─── PAGE EXTRACT
One minute I’m walking willingly within the World Wide Web – catching the morning sunrise in Norway, watching the rain fall in New Zealand, wondering if I’m too old to learn the shuffle dance from TikTok – and the next minute I’m stumbling through a cell reception “dead zone” that makes me curse the very day I bought this new phone in the first place.

But even though I’m always misplacing the Internet, I luckily know pretty much where to almost find it when I’m inside my house:

Location No. 1 – The south corner of the foot of my bed. The best position for reception is lying down, stretched perpendicularly across the mattress, my head resting on my left arm, the phone propped up on a pillow, and my right hand scratching the dog’s belly so she won’t lick the reception right out of my phone.

Location No. 2 – The blue chair next to the western wall in the living room. The best position for reception is with my right arm stretched out south across the end table, my hand holding the phone tilted at a 25-degree angle, and my left hand trying to snap my fingers to get the cat to stop scratching the couch.

Location No. 3 – The east end of the couch in the living room. The best position for reception is with my right arm extended straight up like I’m trying to get the teacher’s attention. Sometimes it works, but most of the time the teacher ignores me and calls on somebody else.

If I still can’t find it, I head to the refrigerator for some ice cream. I can always find the ice cream.

Remember those days when transistor radios and televisions had attached antennas? We’d swivel the antenna until the reception was passable, then groan when a cloud passed overhead giving us nothing but crackling snow. Sometimes we’d wrap an aluminum foil flag on the end of the antenna to boost the signal, and congratulate ourselves for our ingenuity.

I wonder what would happen if I wrapped my cell phone in aluminum foil?
──────
─── RAW DATA
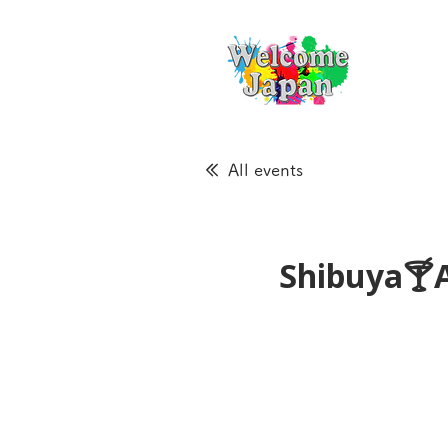
All events
Shibuya🍸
──────
REQUIREMENT 1:
Answer these questions about the essay on cell phone reception:
(a) At Location No. 1, what is the phone propped up on?
(b) At Location No. 2, at what angle is the phone tilted?
(c) What did people wrap on the end of an antenna to boost the signal?
REQUIREMENT 2: Write the next part of the essay on cell phone reception, picking up after its final line.
This material has no connection to the essay on cell phone reception.

EXERCISE ANSWER 1:
(a) A pillow.
(b) 25 degrees.
(c) An aluminum foil flag.

EXERCISE ANSWER 2:
The problem is this: we live out in the country in a low area near the lake, where access to cable is not available. On a clear night (with some good imagination) we can practically see the shimmer of digital atoms passing about 100 feet over our house, streaming along their way to all points receivable – which does not include us.

“So, why don’t we just subscribe to a satellite service? You could watch soccer and Formula One racing, and I can bid on estate sale auctions without having to stand on my head in the north corner of the second bedroom?”

I’ve got a better idea! Instead of wasting money we don’t have on a service that might or might not work as well as what our suburban kinfolk enjoy, how about I do a Ben Franklin? Tie a wire string to a kite, launch it into the digital stream passing above our heads, attach the other end to one of our cell phones, pop on the wireless hotspot, and sail through the WWW like a luxury liner on a passage across the Atlantic.

“Sounds more likely we’d end up like that container ship that got stuck in the Suez Canal – which would make me even more irritable.”

Then the next best thing is to stretch out at the foot of the bed. Arm extended. Phone propped up. Hand scratching the dog’s belly. And I swear the signal will be almost as good as being in the city.

Either that or let’s just have a bowl of ice cream.